O que quero dizer é que não adianta chorar o sangue derramado. Nós, escritores, continuaremos a derramá-lo e sabemos bem disso. Bom seria se isso rendesse alguma coisa, mas já entendemos que o Mercado não quer saber de nosso sangue. Só fingimos não enxergar e, como autômatos, continuamos a nos inscrever em concursos literários e a nos dirigir aos Correios a fim de enviar nossos originais ao Grande Editor que nos transformará em ricos e bem pagos… Paulos Coelhos.

Todo escritor quer ser lido. Reproduzamos, então, nossa literatura! Depois de devidamente registrada nossa obra, distribuamos! O registro não se deve ao fato de que alguém pode nos roubar e “ganhar em cima”! É só pelo respeito moral e pela responsabilidade: “essa história e esse estilo é meu! E responsabilizo-me pelo que aí vai!” Isso, sim, é reivindicável. Reivindicação do sangue. Sobreviver disso? Fazer disso o famoso “cavalo de batalha”? Ora, se a maioria de nós tem que ter algum emprego, por que ficar segurando nossa arte? Para quê? A valorização nós teremos em cada leitura! Distribuamos, então!

A campanha será assim: se você é Escritor, entregue seu texto a alguém! Junte um dinheiro com seu salário e publique seu livro na gráfica da esquina, do jeito que você quiser, com a capa que você quiser! Separe os que dará aos amigos e colegas, pegue o que sobrou e divida o total de gastos. Estenda uma toalha na feira e venda pelos cinco ou dez reais que custou na gráfica, só para recuperar os custos e poder publicar o próximo!

Aí, sim, teremos o nosso valor e, quem sabe até, nosso público cativo: aqueles 17 leitores que nunca nos viram, mas que se apaixonaram pela nossa literatura. Quem não gostar, simplesmente não vai querer mais e você não precisará ficar se perguntando sobre se o que está fazendo está agradando ao Mercado. Agrada a você e você oferece!

Para aqueles que querem ler gratuitamente, dê o endereço do site onde poderão ler na tela, baixar em Word, em PDF, imprimir em casa, seja lá como for. Com isso, estaremos extinguindo a pirataria, já que não haverá o que burlar. Quem quiser a capa bonitinha terá que encontrar você na feira ou no bar e gastar o que a gráfica cobra para fazer. E só!

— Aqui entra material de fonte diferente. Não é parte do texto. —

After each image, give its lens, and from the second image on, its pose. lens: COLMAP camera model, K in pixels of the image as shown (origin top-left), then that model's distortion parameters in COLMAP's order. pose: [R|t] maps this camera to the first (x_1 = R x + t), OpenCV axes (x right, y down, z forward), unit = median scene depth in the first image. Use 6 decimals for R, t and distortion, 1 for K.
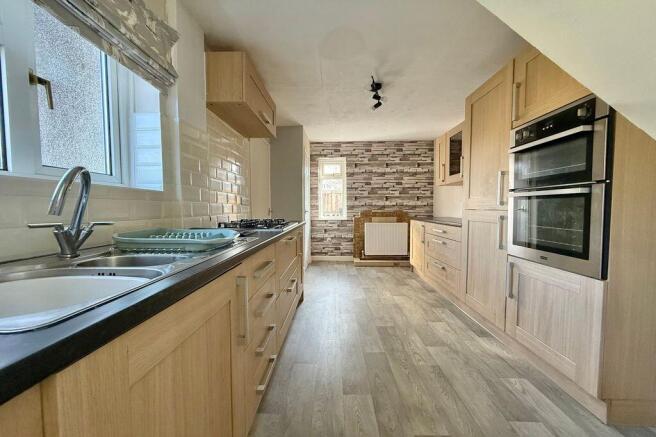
lens RADIAL K [[265.0, 0, 328.0], [0, 265.0, 218.5], [0, 0, 1]] dist [0.009631, 0.000324]
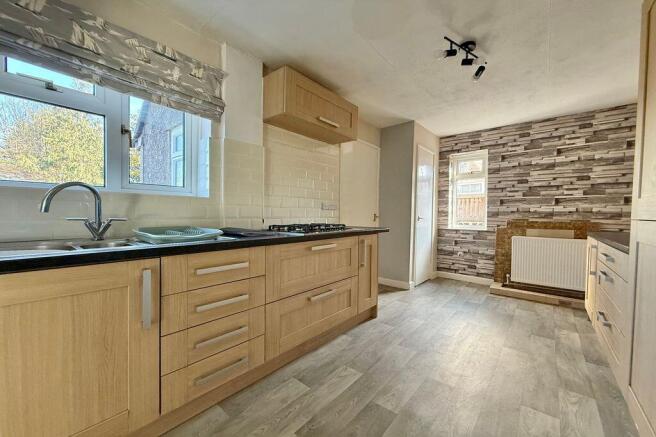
lens RADIAL K [[265.0, 0, 328.0], [0, 265.0, 218.5], [0, 0, 1]] dist [0.009631, 0.000324]
pose [[0.776749, 0.024477, -0.629334, 0.199953], [-0.039586, 0.999166, -0.009997, -0.004057], [0.628565, 0.032678, 0.777070, 0.118083]]
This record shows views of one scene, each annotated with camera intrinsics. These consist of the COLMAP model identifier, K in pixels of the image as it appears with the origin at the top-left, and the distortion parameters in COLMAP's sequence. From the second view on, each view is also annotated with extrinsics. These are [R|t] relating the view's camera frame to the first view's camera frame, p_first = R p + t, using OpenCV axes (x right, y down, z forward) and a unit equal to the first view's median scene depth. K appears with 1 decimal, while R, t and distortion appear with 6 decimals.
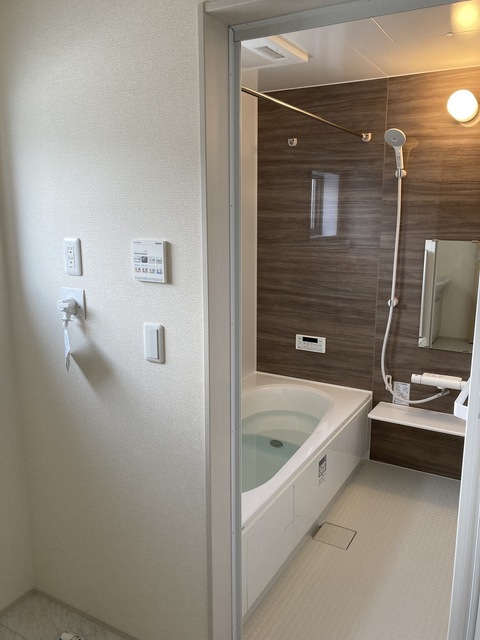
lens RADIAL K [[527.6, 0, 240.0], [0, 527.6, 320.0], [0, 0, 1]] dist [0.016974, 0.009040]
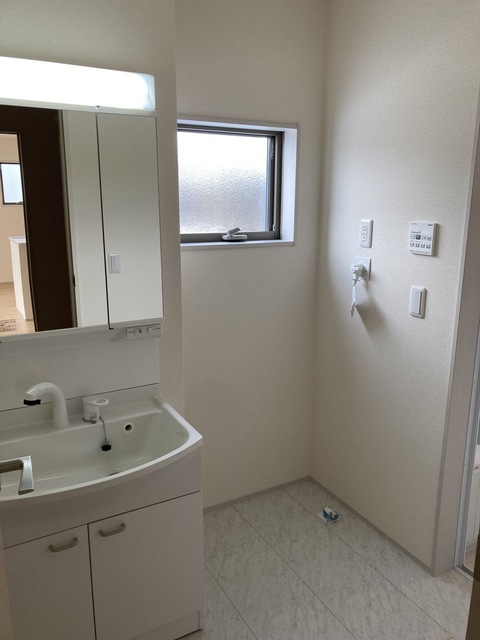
lens RADIAL K [[527.6, 0, 240.0], [0, 527.6, 320.0], [0, 0, 1]] dist [0.016974, 0.009040]
pose [[0.851277, 0.126332, -0.509281, 0.130102], [-0.112880, 0.991950, 0.057380, 0.061033], [0.512431, 0.008641, 0.858685, -0.334281]]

O seu dinheiro? Você já não tem seu emprego? Então?! Qual é a dúvida, meu caro Escritor? Você quer ser lido, ou quer ser famoso e ganhar dinheiro? Então é melhor tentar outra coisa: Big Brother, que tal?

Nós escritores não escrevemos porque queremos… E, desde o início da reprodução tipográfica, quando foi possível ganhar alguns níqueis com essa arte, começamos a pensar em como agradar o maior número de pessoas e não mais a tentar mostrar à humanidade o que enxergamos nas profundezas desse oceano que é a vida humana sobre a Terra.

Precisamos entender que nós temos o Dom.

Distribuamos, então nosso "Livro de Graça"!
Wallace Fauth
Um dos textos mais lúcidos que já li. Parabéns, Wallace Fauth! - Jocelino.